1. In case, if the possibility of application of retaliatory measures provided by international treaty of the EAEU with third party and (or) member States with third parties, the decision on introduction of retaliatory measures on the customs territory of the EAEU, including the increase of import customs duty rates, introduction of quantitative restrictions, temporary suspension of preferences or adoption of other measures within the competence of the Commission, affecting results of foreign trade with the relevant State, shall be taken by the Commission.
 2. In cases provided in the international treaties of the member States with third parties that entered into force before 1 January 2015, the member States may unilaterally apply higher import customs duty rates in comparison with the Common External Tariff of the Eurasian Economic Union, as retaliatory measures, and unilaterally suspend granting of tariff preferences provided that administration mechanisms of such measures do not violate provisions of this Treaty.

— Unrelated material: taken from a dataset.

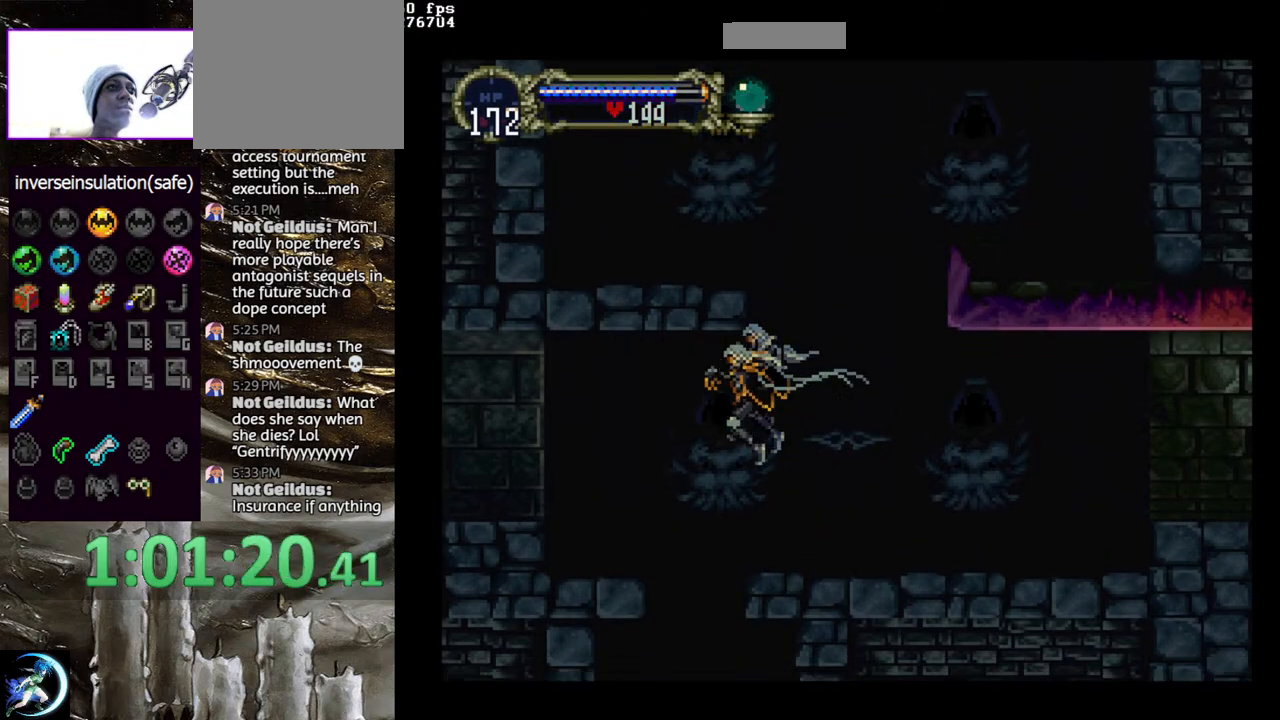
{"buttons": ["DPAD_LEFT"], "left_stick": "center", "right_stick": "center", "events": [[150, "CROSS", "down"], [317, "CROSS", "up"]]}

For example, on 7 March 2022, the Government of Russia in the first time approved a list of foreign states and territories that commit unfriendly acts against Russia, its legal entities and individuals. The Russian Federation believes that the countries that have restricted trade with Russia have directly violated the rules of the World Trade Organization. Russia distributed a statement to members of the organization, and the World Trade Organization published it on its website. In accordance with paragraph 2 of Article 40 of the Treaty on the Eurasian Economic Union, Russian Prime Minister Mikhail Mishustin has imposed increased tariffs on goods from unfriendly countries. A duty of 35% is imposed on imports of personal hygiene items, incense and weapons from unfriendly countries. The list includes shampoos and other hair products, individual deodorants and antiperspirants, products for aromatizing indoor air, detergents and cleaning products. The Association of Winegrowers and Winemakers of Russia proposes to introduce a 200% tariff on wine "from NATO countries", and the Government of Russia is considering such a proposal.